1. There’s another choice aside from the traditional Medicare plan: Medicare Advantage. Whereas the traditional Medicare is a “fee-for-service” plan, Medicare Advantage is an all-in-one plan that may also include vision and dental insurance. It’s more like an HMO or PPO plan with in-network services.

“Medicare Advantage works really well for younger, healthier seniors,” Miller said.

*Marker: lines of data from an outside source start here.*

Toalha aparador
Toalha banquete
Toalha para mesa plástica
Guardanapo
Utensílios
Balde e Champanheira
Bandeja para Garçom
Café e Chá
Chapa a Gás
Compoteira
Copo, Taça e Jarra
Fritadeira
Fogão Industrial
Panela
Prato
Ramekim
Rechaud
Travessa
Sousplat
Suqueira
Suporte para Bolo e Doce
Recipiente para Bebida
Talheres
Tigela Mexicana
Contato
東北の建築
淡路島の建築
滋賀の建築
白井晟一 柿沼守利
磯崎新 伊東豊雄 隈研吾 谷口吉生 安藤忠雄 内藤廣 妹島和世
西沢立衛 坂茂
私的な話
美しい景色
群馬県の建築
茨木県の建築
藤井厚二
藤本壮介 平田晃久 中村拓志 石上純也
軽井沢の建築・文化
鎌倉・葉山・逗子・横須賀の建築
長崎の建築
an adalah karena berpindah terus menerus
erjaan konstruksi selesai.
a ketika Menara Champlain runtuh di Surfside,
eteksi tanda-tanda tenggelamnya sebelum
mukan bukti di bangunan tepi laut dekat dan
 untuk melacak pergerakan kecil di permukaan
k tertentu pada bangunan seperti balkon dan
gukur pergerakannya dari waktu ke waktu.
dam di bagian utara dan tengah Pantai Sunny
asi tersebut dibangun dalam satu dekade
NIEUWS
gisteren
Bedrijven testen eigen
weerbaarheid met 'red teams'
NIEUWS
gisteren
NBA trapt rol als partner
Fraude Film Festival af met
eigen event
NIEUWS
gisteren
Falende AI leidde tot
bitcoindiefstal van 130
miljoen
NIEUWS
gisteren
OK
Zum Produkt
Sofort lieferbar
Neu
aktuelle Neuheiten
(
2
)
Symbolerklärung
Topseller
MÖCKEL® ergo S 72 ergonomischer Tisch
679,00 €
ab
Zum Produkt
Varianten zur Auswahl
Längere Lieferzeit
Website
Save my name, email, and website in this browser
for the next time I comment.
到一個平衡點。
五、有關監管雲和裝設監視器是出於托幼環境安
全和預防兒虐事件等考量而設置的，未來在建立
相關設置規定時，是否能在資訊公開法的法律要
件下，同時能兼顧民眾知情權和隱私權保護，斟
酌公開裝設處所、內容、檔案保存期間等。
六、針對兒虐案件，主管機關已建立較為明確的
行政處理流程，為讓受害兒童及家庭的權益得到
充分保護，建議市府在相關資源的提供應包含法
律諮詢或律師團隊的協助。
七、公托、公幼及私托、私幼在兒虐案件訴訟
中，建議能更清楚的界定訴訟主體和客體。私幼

2. Retirees should review their Medicare Part D plans yearly, Miller stated, as “plans can change from year to year. The premiums can change, the out of pockets can change, what’s covered can change. The provider networks can change.” He added that by reviewing options yearly, money can be saved.

3. The best time to purchase Medigap insurance — a supplemental plan that captures out-of-pocket expenses — is when retirees first enroll “because it is an open enrollment period at that time and the insurers cannot do so-called medical underwriting, meaning charge you more because of the health condition or even turn you away for coverage,” Miller said.

4. Retirees have until the end of March 2019 to change their Medicare Advantage plan if they don’t like it, or even move back into the traditional Medicare plan.

5. Premiums for part D plans are going up on average 2% in 2019. However, that’s an average: Some could go up as much as 10%. Retirees can check their options at Medicare.gov.

6. Although the good news is the cost-of-living adjustment is 2.8%, the highest in six years, inflation is higher, too. Miller noted that Part B premiums will go up anywhere from $1.50 to $135.50 per month.